A lost world. But so many lost worlds. The local landscape as it was in 1650, even 1750, is lost. It was an open landscape, lacking hedges, fences, roads, bridges and most of today’s trees (trees planted by Victorians as cover for game). Houses built of rough ‘dry-stane’ walls, wood and turf/ thatch. Later landscape features no less lost. A castle built in 1370 in ruins since 1640. A canal built in 1765 now a rush filled drainage ditch. A railway built in 1864 now a green lane overgrown with trees. Only a road (bypass built circa 1980 to replace turnpike road circa 1800) on its embankment high over the marshes is not yet lost. It carries a constant stream of trucks back and forth from Ireland - and today a convoy of army vehicles, part of a 5000 strong ‘invasion of third world country’ excercise.

Punk as Folk

And other lost worlds... the festivals of an alternative/counter culture. Saw a repeat Time Team a few weeks ago about Durridge (Wiltshire). Details fade, but suggestion was that at Durridge there were prehistoric pagan mass gatherings - festivals and feastings- linked by the river to Stonehenge which was mortuary site. Or Glastonbury- 20 years ago this week end at the festival there- landscape here more Somerset (or Cotswolds even) than Wiltshire.

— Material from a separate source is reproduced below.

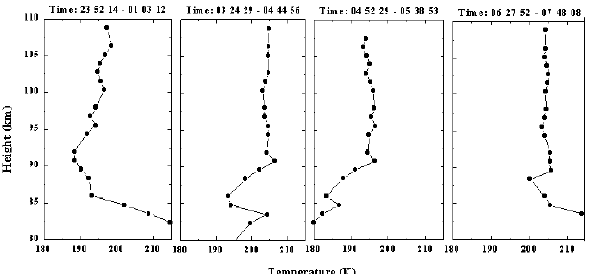
Fig.5 Fig. 5. Temporal variation of temperature profiles obtained on 17– 18 November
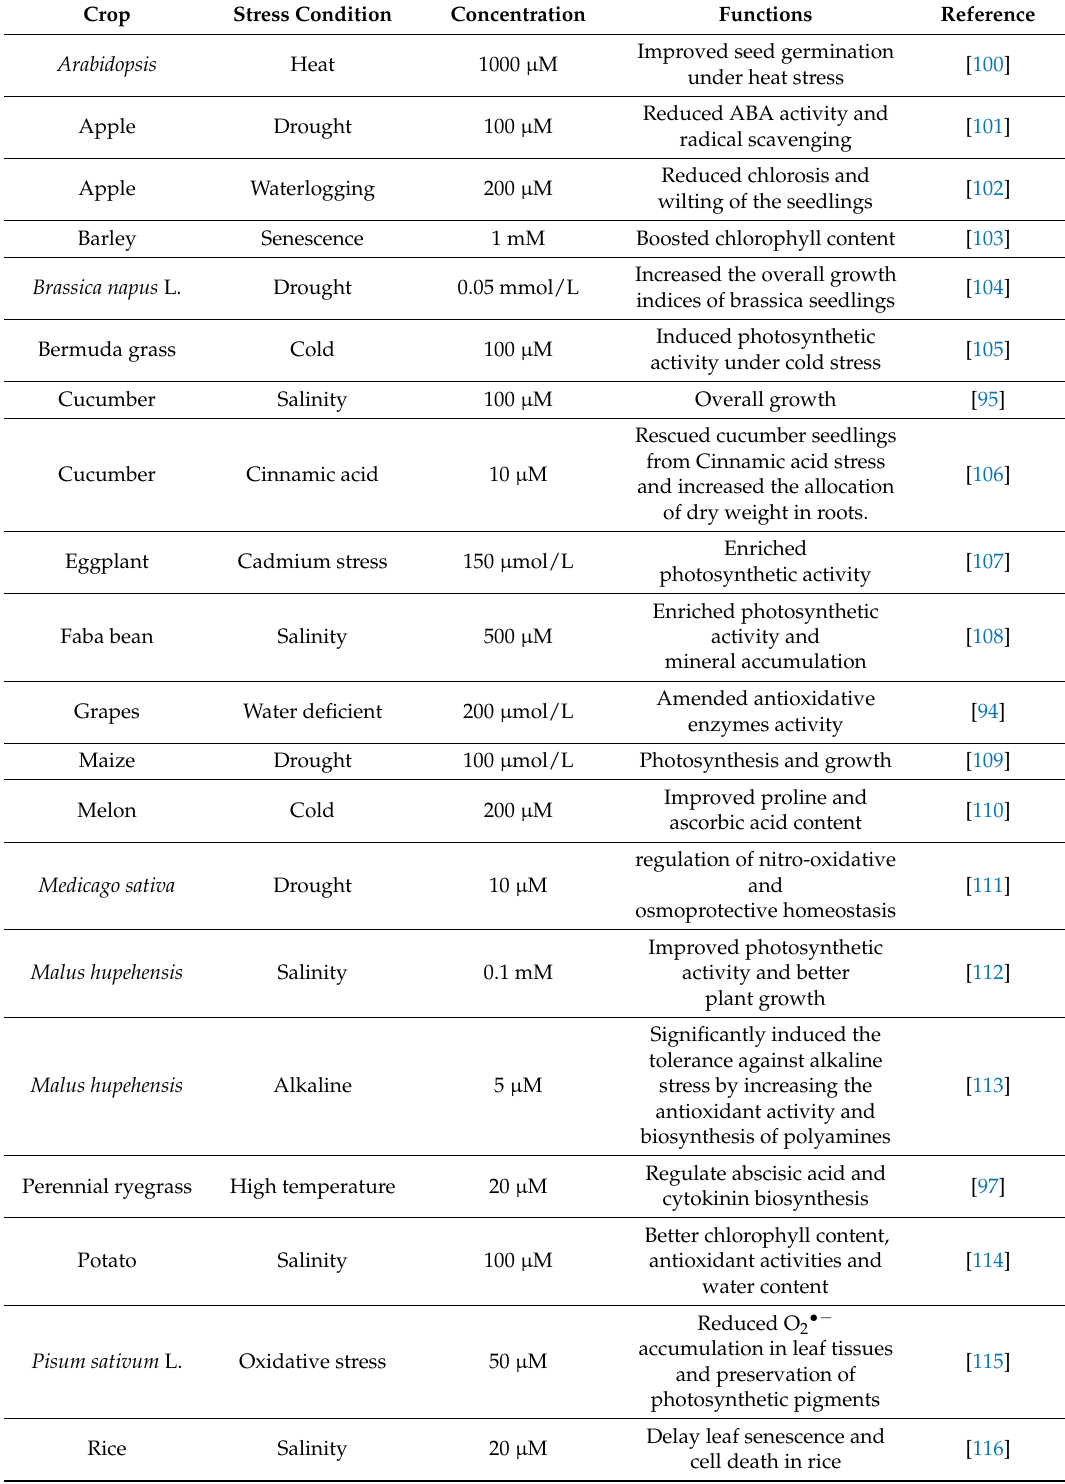
Table 3. Protective role of melatonin in various crops against different abiotic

Wind back to 1980 and “The People’s Past”- final chapters on ‘Folk and Protest’ - songs for CND, “The Folk Revival in Scotland’ and ‘Folk Now’ by John Barrow [quote]

‘Folk is the cultural foundation stone of any people. Without an indigenous culture reflecting or transmitting the feelings of the people society would be anaemic with little or no idea of its own significance.Hence the strength of feeling expressed through the medium of folk by, for example, exiles from Chile where the current political ideology is very anti people’.

In 1980, I was in London, writing for Kill Your Pet Puppy - a radical punk fanzine. But in the summer of 1977 I was not, I was in Scotland and it was the Sex Pistol’s ‘God Save the Queen’ rather than any Scottish/ historical ‘indigenous folk culture’ which expressed ‘strength of feeling’ against anti-people ideology.

The Rezillos played that summer of 77 in a packed out Castle Douglas town hall- to an ecstatic audience. [It was a one off - nothing similar happened before or since]

Another lost world? How come we keep losing the ‘this world’? Maybe we don’t. Maybe we just keep re-inventing this world and ourselves within it.